Former prostitutes and groups campaigning against sex trafficking will launch an international protest against UN reports that recommend the decriminalization of pimping, brothel-keeping and the purchase of sex.
As global leaders gather in New York for the UN general assembly, the protesters claim that decriminalization of the sex trade will endanger women.
“Governments around the world look to the United Nations to determine their policy and I am dismayed that any part of the UN would call for the decriminalization of pimping and brothel-keeping,” said Lauren Hersh, the New York director of the women’s rights group Equality Now.
The pressure group is writing to Ban Ki-moon and other branches of the UN on Sunday with co-signatures from lobby groups in the UK, US and around the world.
“We don’t believe these reports’ recommendations will make women safer and decriminalization provides an attractive environment for traffickers, pimps and organized crime,” said Hersh.
Having lobbied privately in vain to change the recommendations since the reports came out last year, she is now taking an expanded protest to the secretary general.
Stella Marr, a former prostitute and founder of the US group Sex Trafficking Survivors United, said few people are prostitutes by genuine choice, too many end up murdered and the vast majority would leave the trade if they felt there was a viable alternative.
“I was sex trafficked in New York for 10 years. Decriminalization empowers punters and traffickers and perpetuates the humiliation and abuse of the young and vulnerable by the richer, older and more powerful,” she said.
The reports come from the UN Programme on HIV and Aids (UNAids), which wants to battle the disease among prostitutes by helping them demand condom use and report abuse to the police.
The UN’s Global Commission on HIV and the Law calls for countries to “repeal laws that prohibit consenting adults to buy or sell sex” and that ban “immoral earnings” and brothel-keeping, and also demands measures “to ensure safe conditions for sex workers”.
A UNAids report on the Asia-Pacific region recommends removing offenses relating to soliciting, procuring, pimping and management of brothels – but only among those in the industry voluntarily.
“I don’t think we’re trying to let everyone off the hook, but the reports were trying to reduce Aids.
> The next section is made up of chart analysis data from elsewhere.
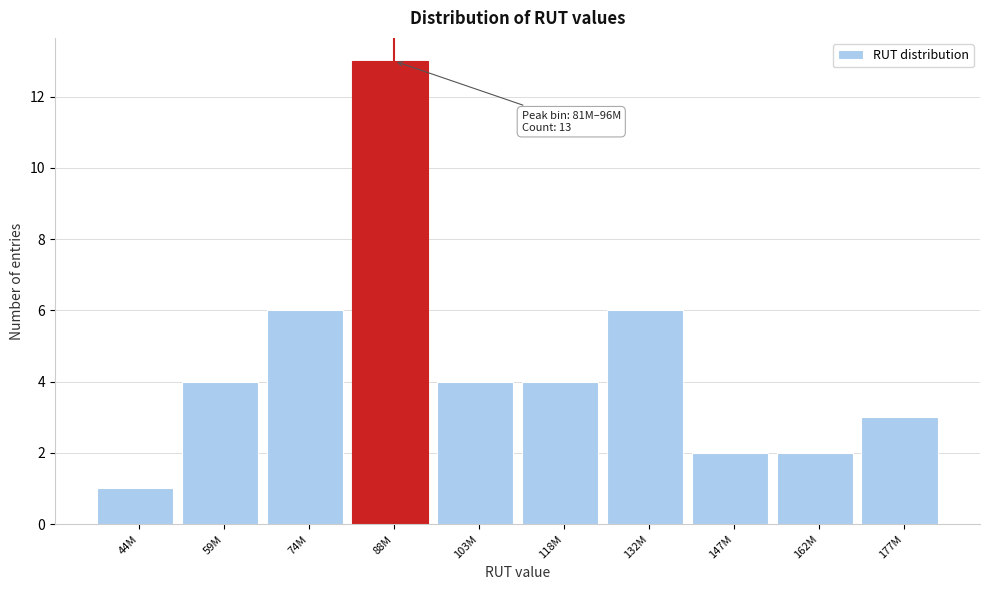

Reading left to right, extract all data points from this chart.

44M=1	59M=4	74M=6	88M=13	103M=4	118M=4	132M=6	147M=2	162M=2	177M=3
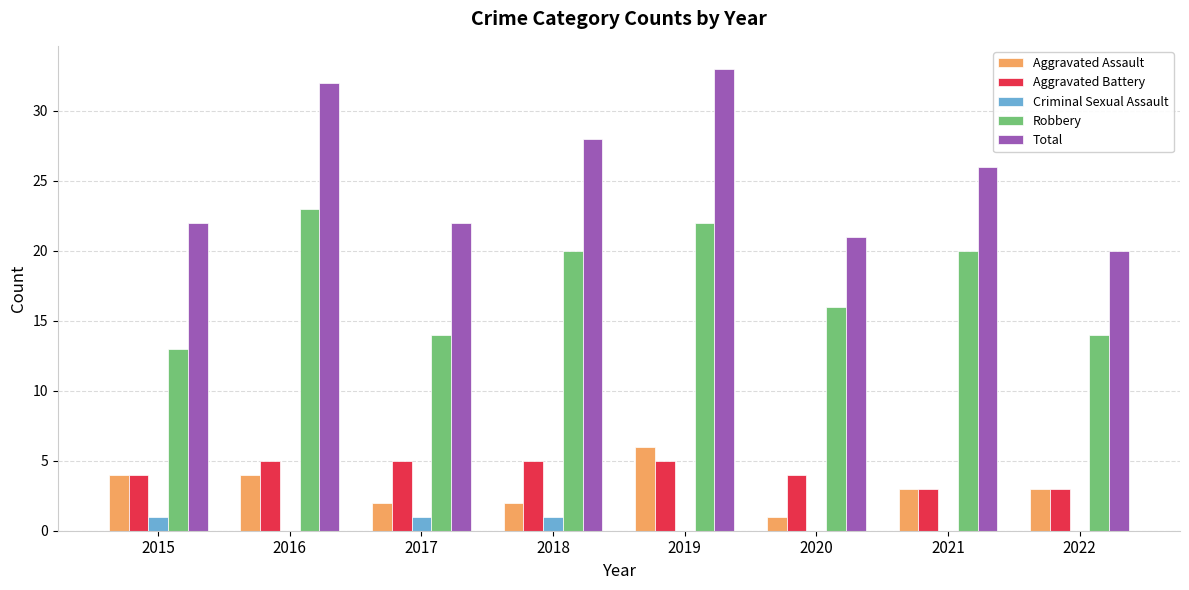

Is the value of Robbery at 2016 greater than the value of Total at 2019?

No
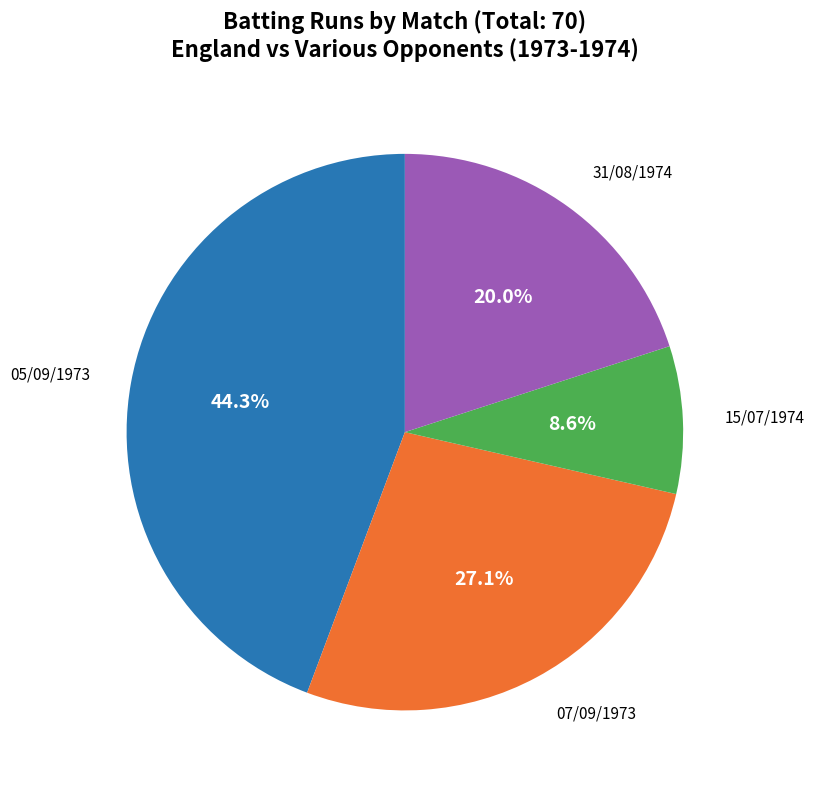

Does any single category account for the majority?

No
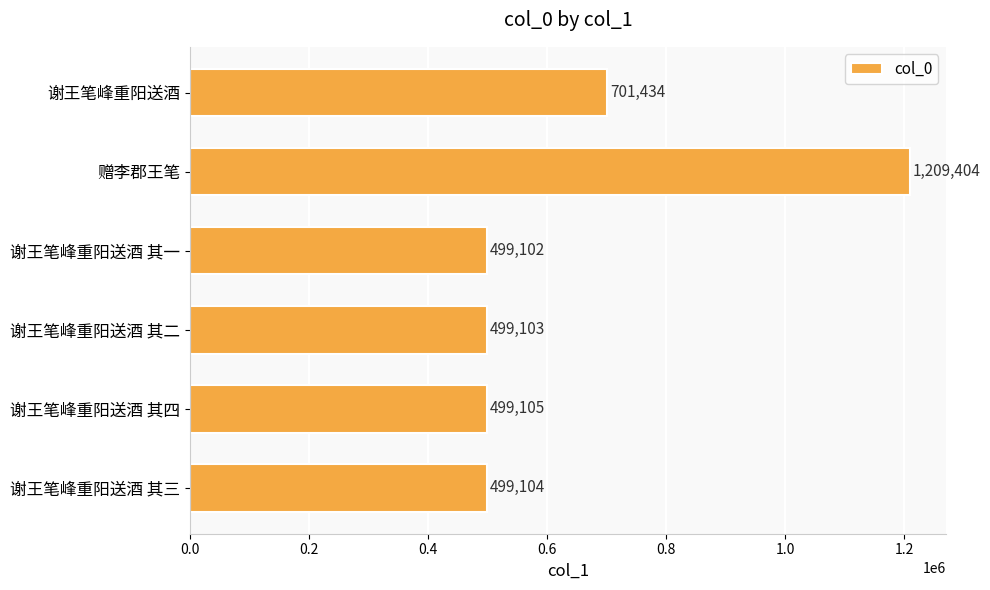

Are the bars grouped side by side (vs. stacked)?

No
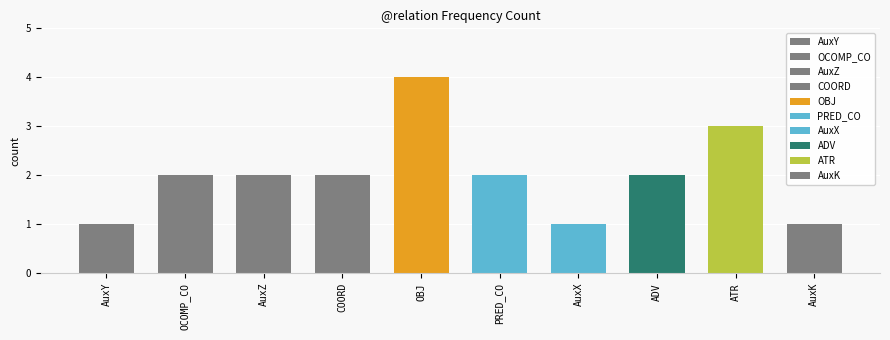

Reading right to left, list all the values displayed in this chart.

AuxK=1	ATR=3	ADV=2	AuxX=1	PRED_CO=2	OBJ=4	COORD=2	AuxZ=2	OCOMP_CO=2	AuxY=1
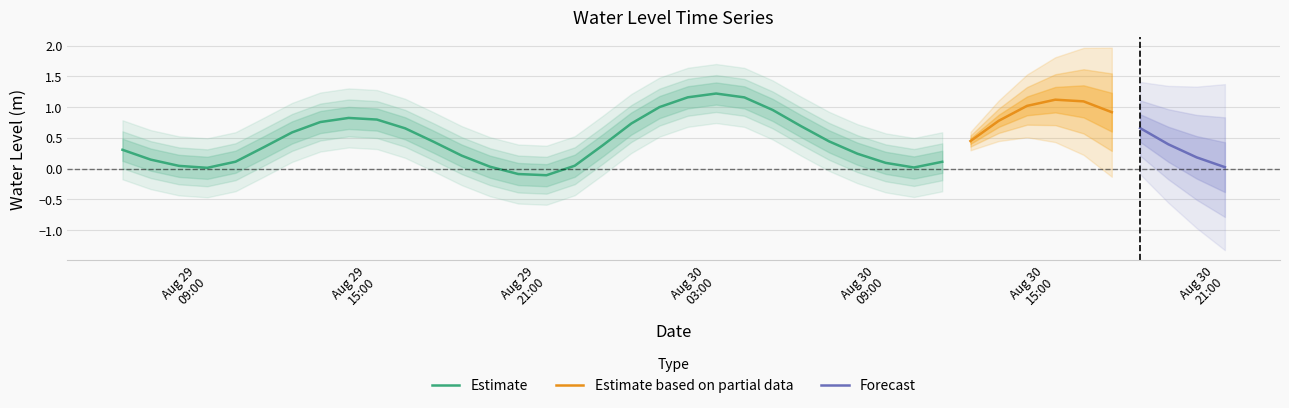

Where is the data nearest to the value 0?

2024-08-29 09:00:00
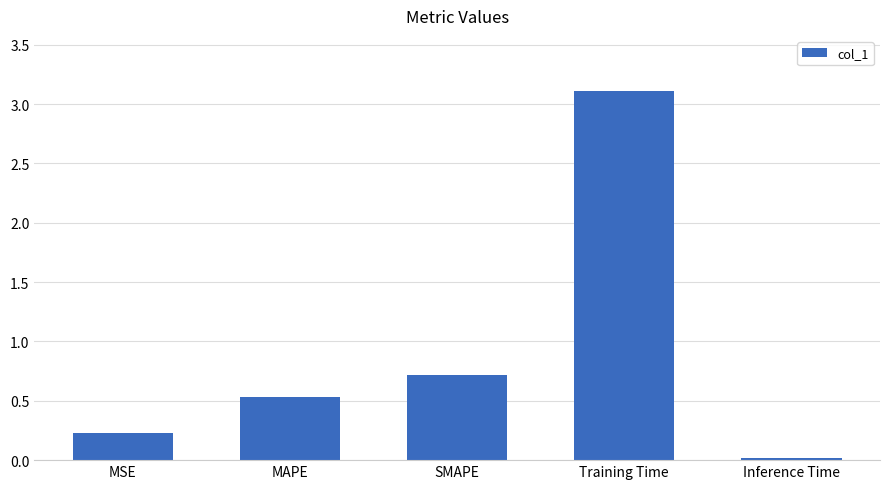

The value at MAPE is 0.5. True or false?

True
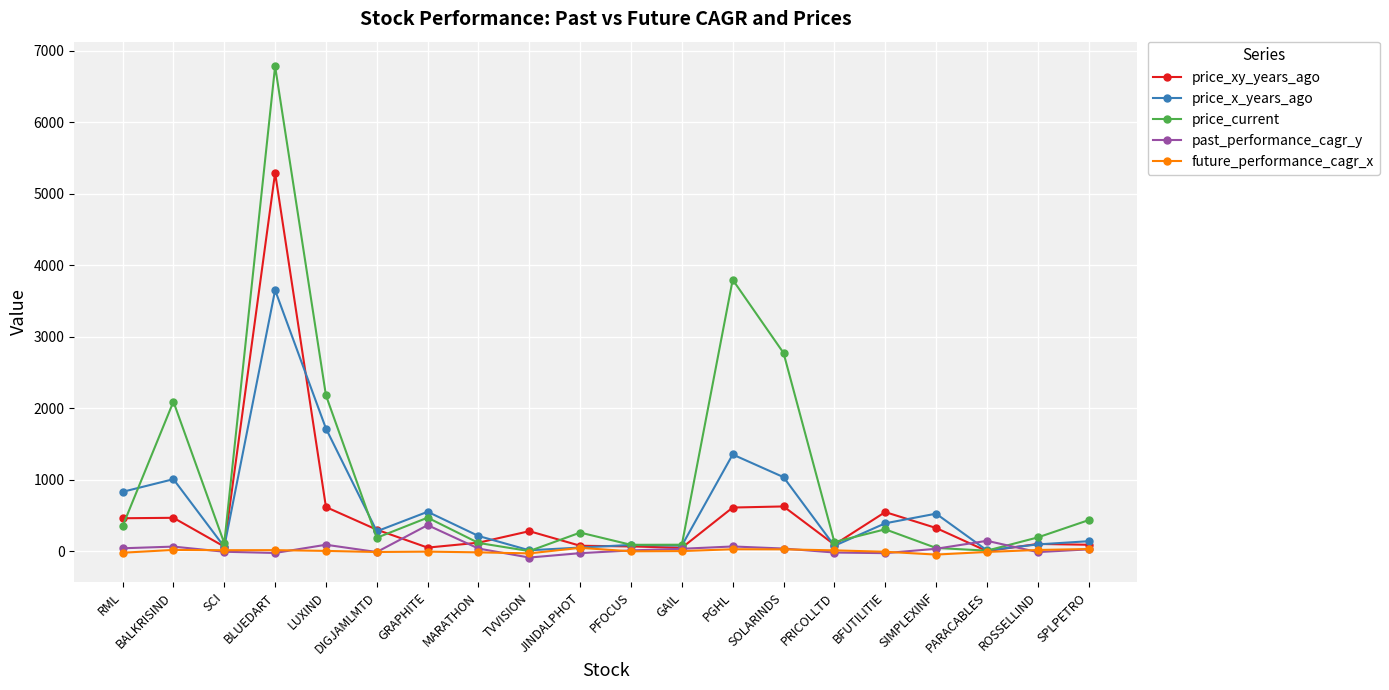

What is the difference between the maximum and minimum values in the price_current series?

6781.3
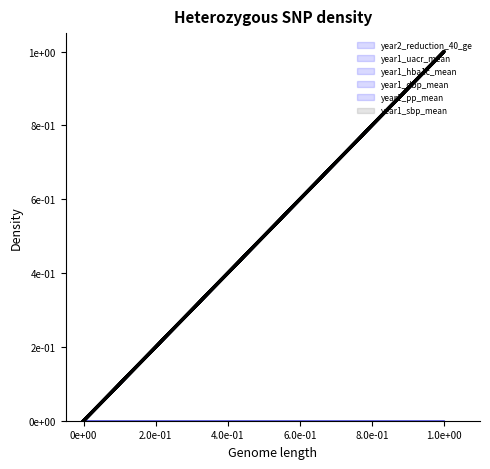

True or false: year1_hba1c_mean and year1_pp_mean cross at least once.

False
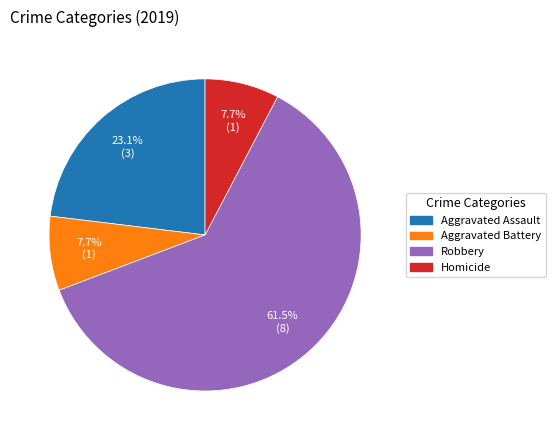

Count the number of slices in the pie.

4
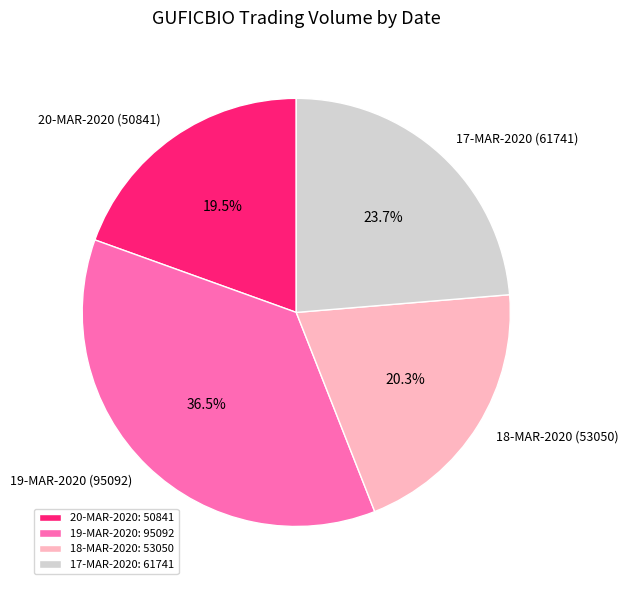

Is there any slice that represents more than half of the pie?

No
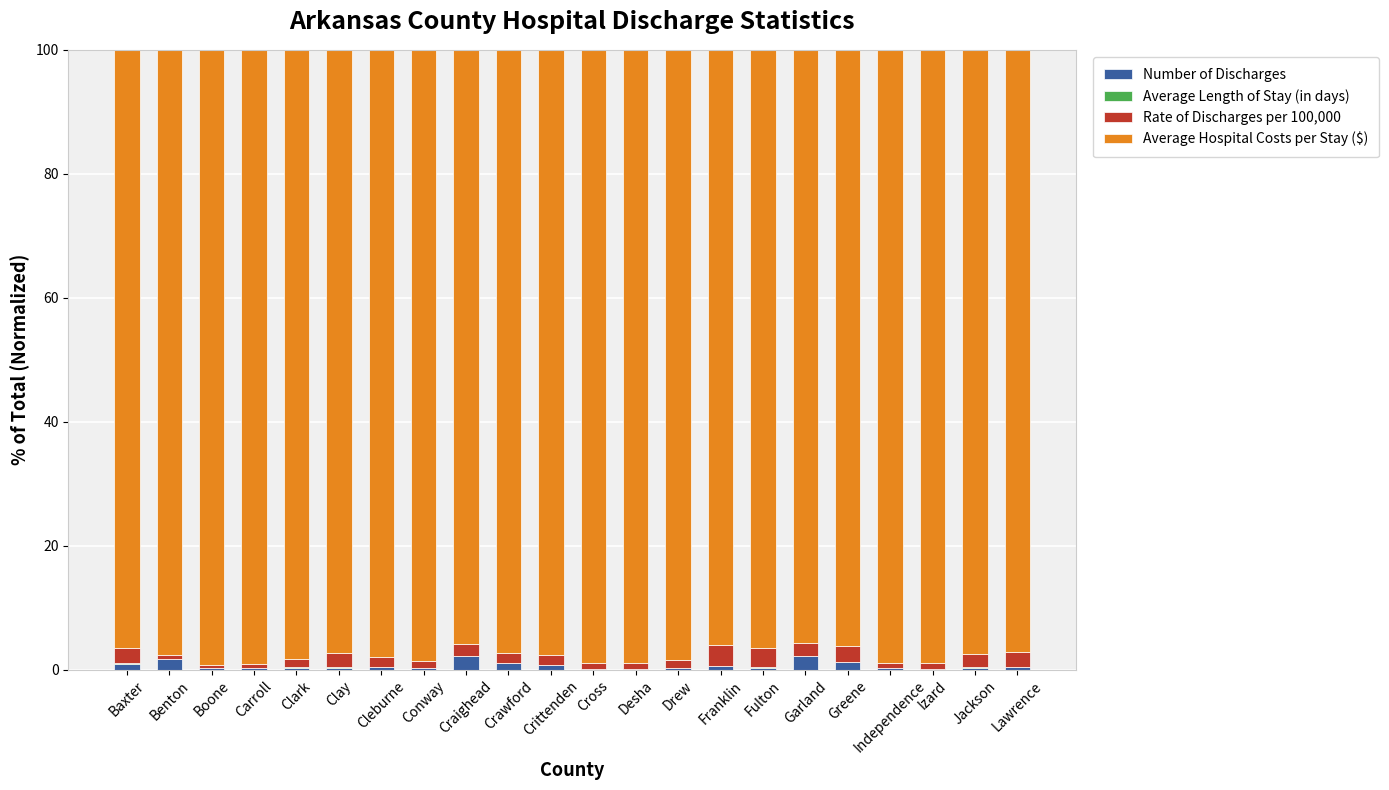

What is the difference between the maximum and second lowest values in the Number of Discharges series?

2.1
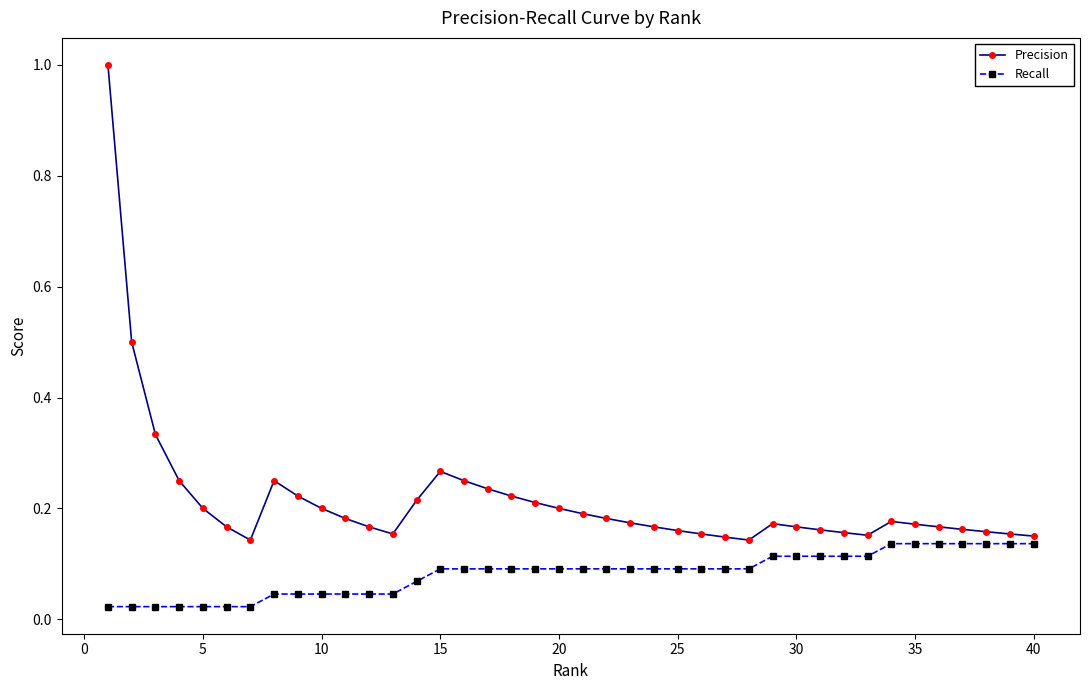

At how many categories does at least one series exceed 0?

40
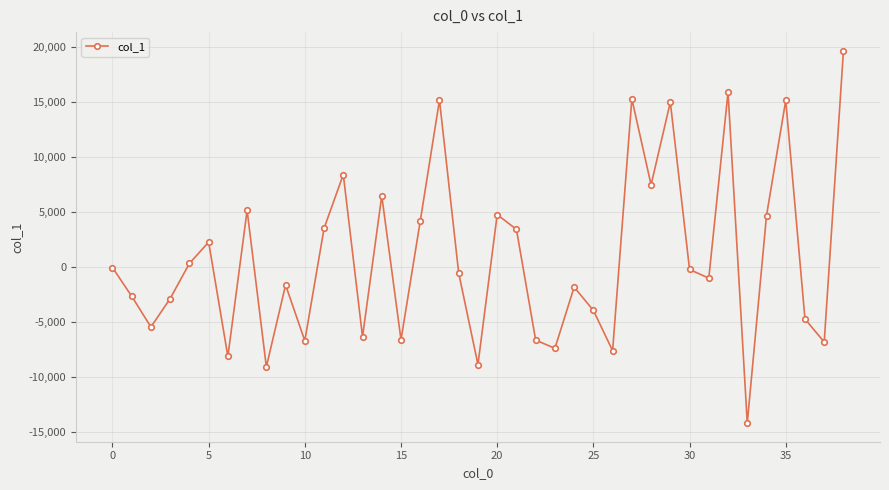

What is the minimum value shown in the chart?

-14193.7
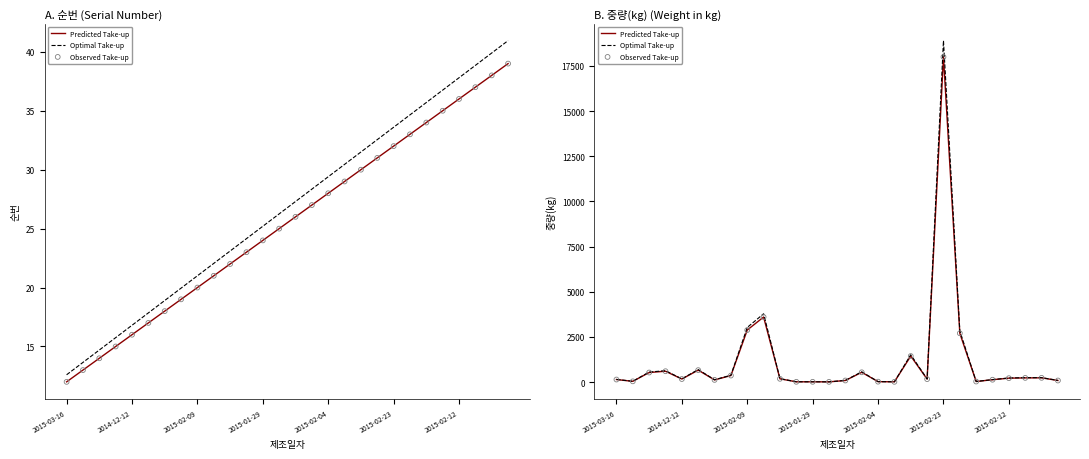

What is the total value across all series at 9?

10980.0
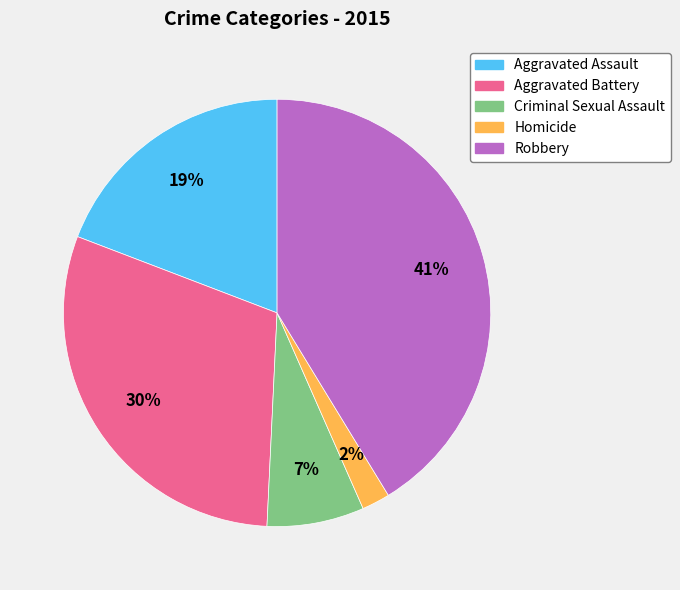

Do Aggravated Battery and Robbery together represent more than half of the pie?

Yes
The secretary general has always taken a clear stance against all forms of human trafficking,” said Farhan Haq, a spokesman for Ban.
A London School of Economics report last year by a development professor, Eric Neumayer, claimed that legalisation of prostitution in the Netherlands, Germany and New Zealand and the subsequent growth in demand had led to increases in human trafficking, or coercion of people into the industry. The report called this “the dark side of globalisation”.
But a statement from UNAids disputed that its recommendations would put women at risk.
“We do not view sex work as the same as trafficking or sexual exploitation, which are clear human rights abuses and crimes,” said the statement.
In the UK, individual consenting adults are allowed to buy and sell sexual services but activities such as organizing prostitution, kerb-crawling and soliciting in public places are illegal.
Groups co-signing Equality Now’s letters to Ban and UNAids include Eaves, the British pressure group against violence and trafficking; Barnardos Ireland; the Coalition Against Trafficking in Women in the US, Philippines and Australia; the Social Democratic Party in Denmark; and anti-trafficking organizations in Canada, South Africa, India, Italy, France and Japan.
A Dutch government report in 2007 found that, despite prostitution being legal and regulated in the Netherlands, prostitutes’ emotional well being was lower than pre-legalisation and “the use of sedatives has increased”.
The LSE report concluded that since 1999, when Sweden decriminalized prostitutes selling sex but cracked down on men buying sex, the illegal trafficking of women into the country to meet demand had dropped below 400 a year, while it was four times that in Denmark and was more than 15,000 women a year in Finland, where laws are more lax.
While acknowledging reluctantly that it would be tough ever to stamp out prostitution, Hersh insisted that prosecuting clients was the most effective route, along with funding exit strategies for prostitutes into housing, job training and related services.
“If you eliminate demand you are going to reduce exploitation and sex trafficking. It’s as much about prevention as anything else in the hope that fewer women and girls are going to end up in prostitution in future,” she said.